PROBLEM STATEMENT: Copy out all of the data word for word. Omit every picture.

MATERIAL TO PROCESS:
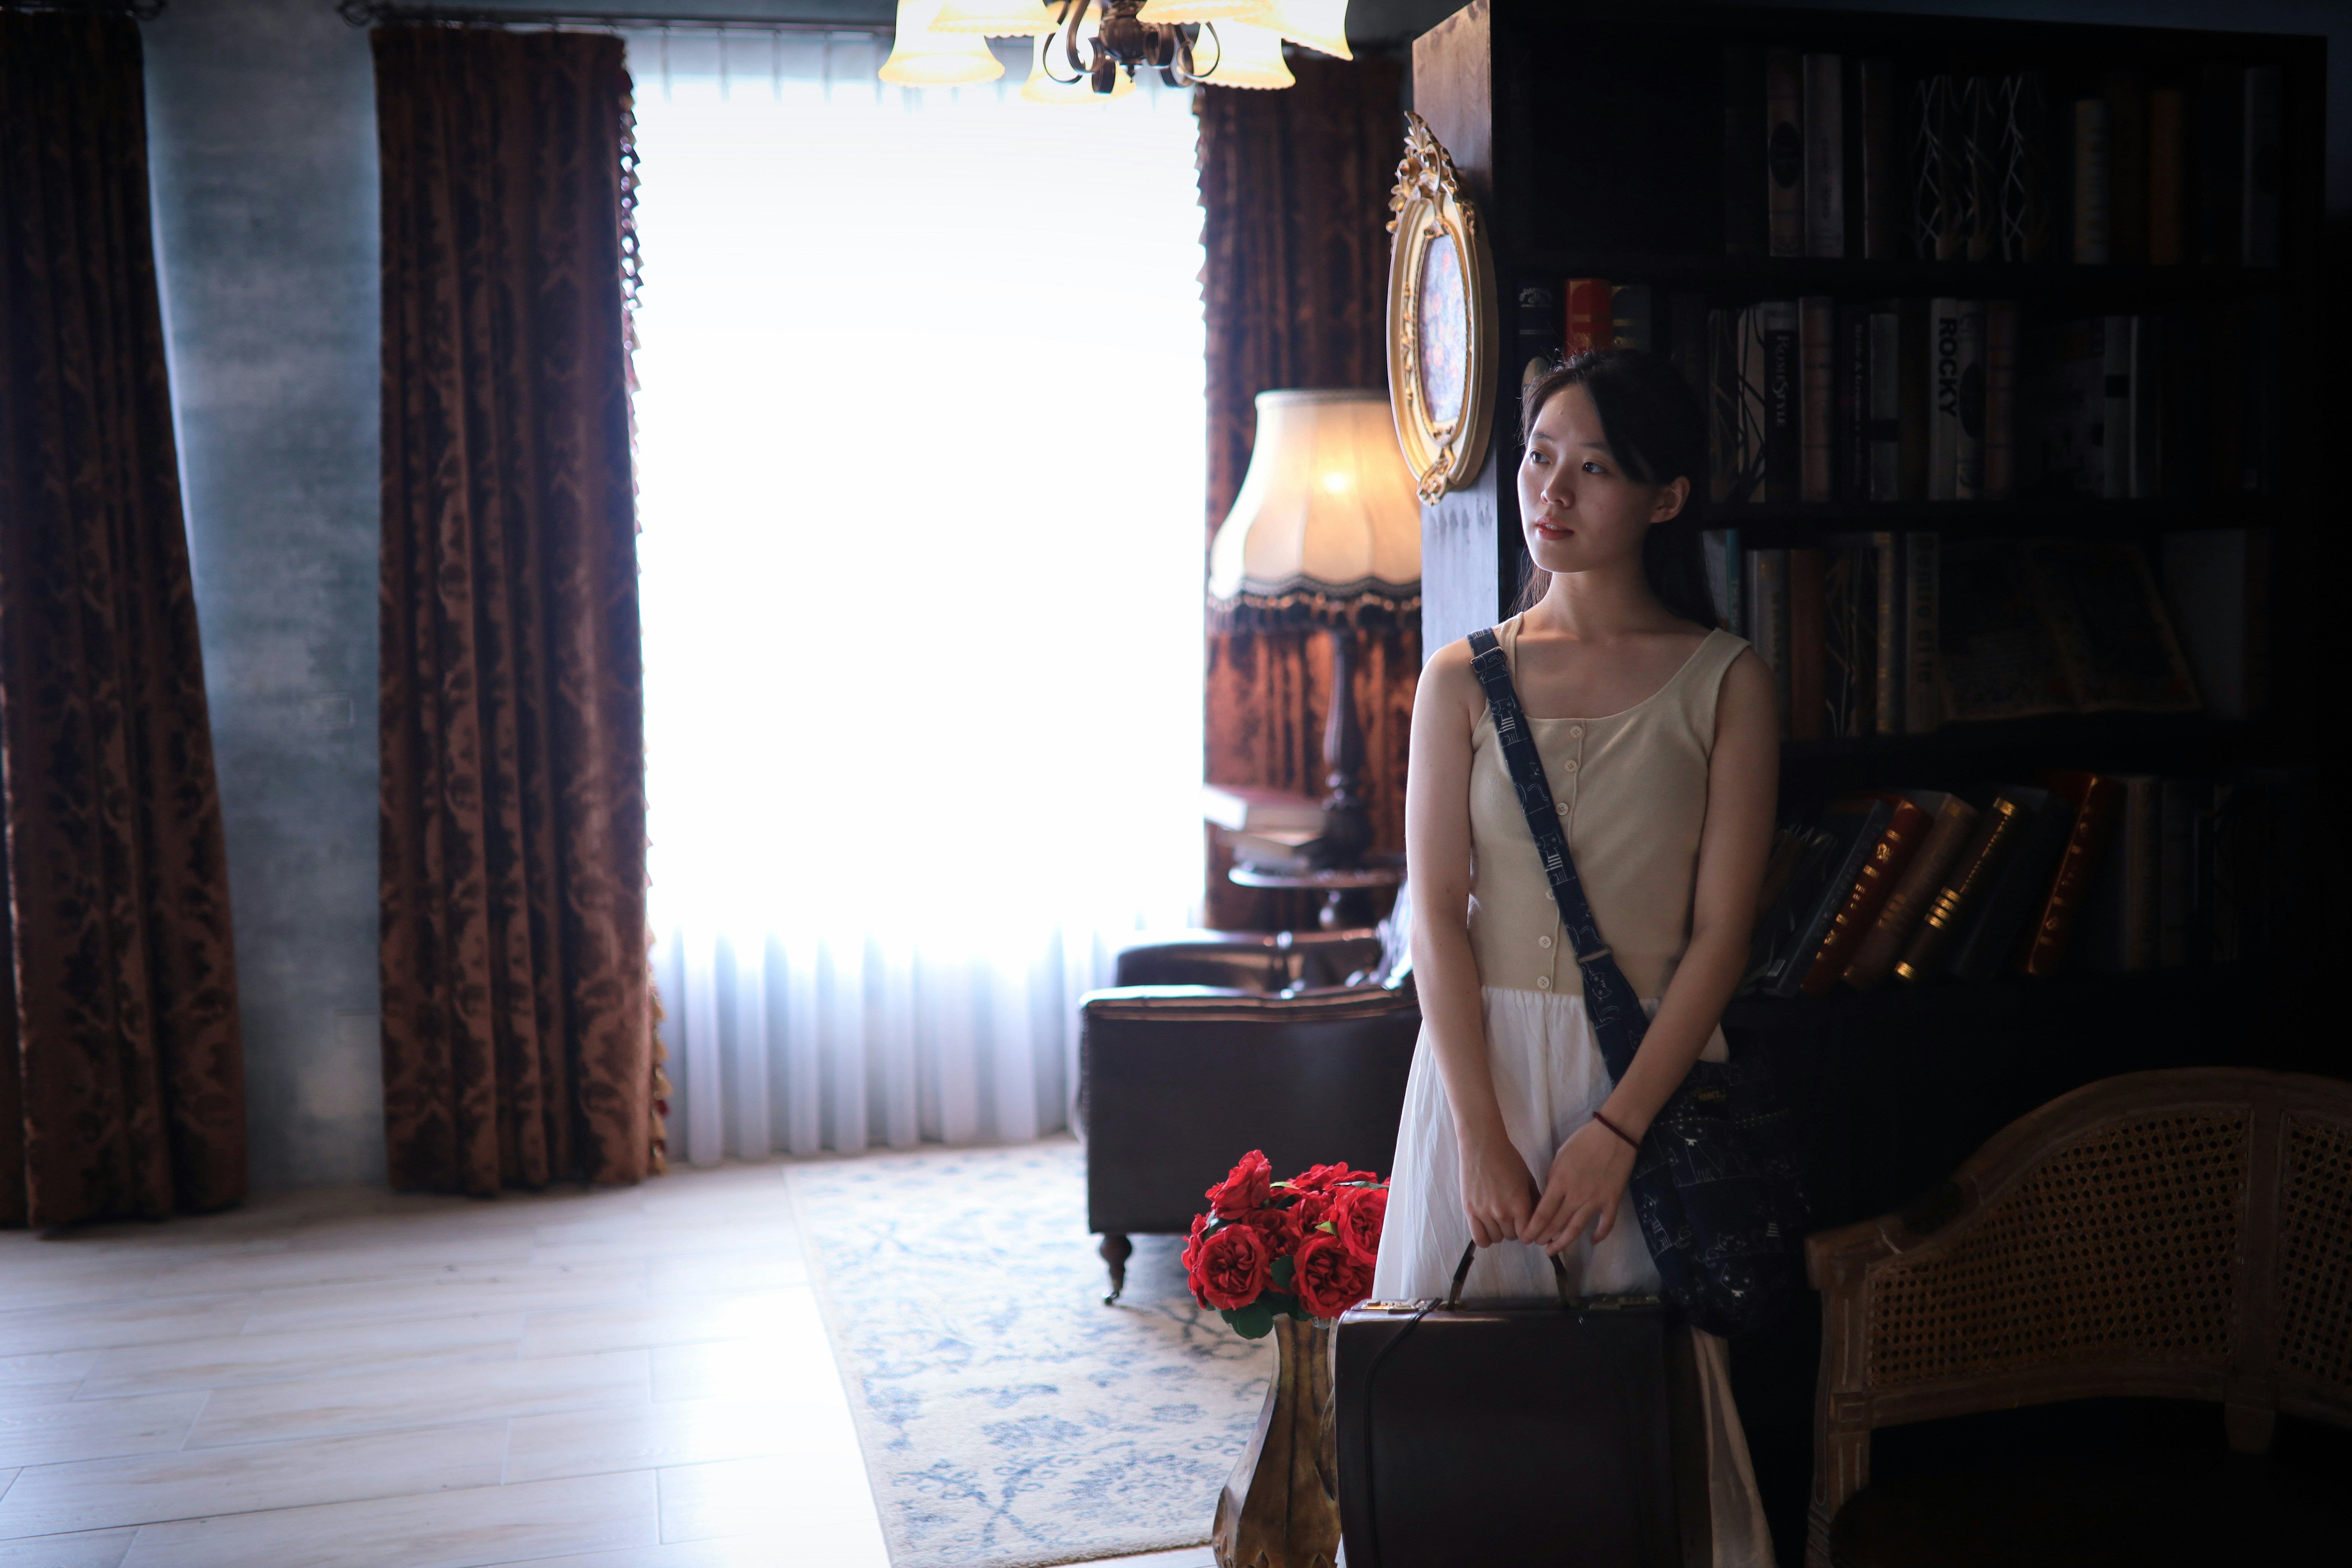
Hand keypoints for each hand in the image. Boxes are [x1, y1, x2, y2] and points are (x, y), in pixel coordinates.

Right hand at [1458, 1123, 1539, 1247]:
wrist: (1482, 1146)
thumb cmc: (1508, 1159)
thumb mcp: (1528, 1179)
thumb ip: (1535, 1202)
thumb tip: (1541, 1220)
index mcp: (1520, 1205)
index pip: (1527, 1234)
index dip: (1527, 1231)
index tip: (1524, 1226)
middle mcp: (1503, 1212)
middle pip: (1511, 1236)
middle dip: (1513, 1229)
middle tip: (1510, 1217)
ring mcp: (1485, 1213)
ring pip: (1496, 1238)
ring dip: (1499, 1232)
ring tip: (1498, 1219)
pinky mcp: (1470, 1211)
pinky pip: (1479, 1238)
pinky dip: (1485, 1238)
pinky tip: (1487, 1228)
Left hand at [1523, 1118, 1637, 1253]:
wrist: (1614, 1134)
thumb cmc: (1583, 1141)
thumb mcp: (1560, 1157)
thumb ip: (1553, 1178)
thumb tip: (1549, 1196)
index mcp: (1559, 1183)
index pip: (1542, 1213)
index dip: (1532, 1229)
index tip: (1525, 1238)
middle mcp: (1575, 1196)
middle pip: (1556, 1224)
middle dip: (1544, 1237)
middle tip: (1537, 1244)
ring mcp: (1595, 1200)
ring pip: (1577, 1229)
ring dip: (1563, 1242)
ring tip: (1553, 1250)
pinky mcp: (1612, 1201)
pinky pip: (1606, 1223)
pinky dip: (1600, 1235)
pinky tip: (1593, 1242)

PROBLEM SOLUTION:
Hand keypoints for each hand in the image. Boxes are [x1, y1, x2, y2] and points are (x, y), in pixel coordinates.

Right hand at [1458, 1123, 1539, 1247]:
wrist: (1482, 1146)
thumb cmc: (1508, 1159)
thumb mcp: (1528, 1179)
thumb ip: (1535, 1202)
thumb tip: (1541, 1220)
index mcp: (1520, 1205)
index pip: (1527, 1234)
index dip: (1527, 1231)
index tip: (1524, 1226)
middle mcp: (1503, 1212)
middle pip: (1511, 1236)
middle dip: (1513, 1229)
middle tip: (1510, 1217)
ring mcp: (1485, 1213)
ring pip: (1496, 1238)
ring dip: (1499, 1232)
ring tip: (1498, 1219)
pinky mcp: (1470, 1211)
pinky pip: (1479, 1238)
pinky dip: (1485, 1238)
pinky tip: (1487, 1228)
Left hand at [1523, 1118, 1637, 1253]:
wrist: (1614, 1134)
thumb cmc: (1583, 1141)
thumb mcp: (1560, 1157)
thumb ip: (1553, 1178)
thumb tip: (1549, 1196)
index mcp: (1559, 1183)
index pip: (1542, 1213)
index dip: (1532, 1229)
index tip: (1525, 1238)
middle mcp: (1575, 1196)
middle pip: (1556, 1224)
middle dip: (1544, 1237)
middle tip: (1537, 1244)
ring mcp: (1595, 1200)
ring pip: (1577, 1229)
ring dip: (1563, 1242)
ring tip: (1553, 1250)
pinky mcp: (1612, 1201)
pinky pip: (1606, 1223)
pinky dip: (1600, 1235)
pinky tip: (1593, 1242)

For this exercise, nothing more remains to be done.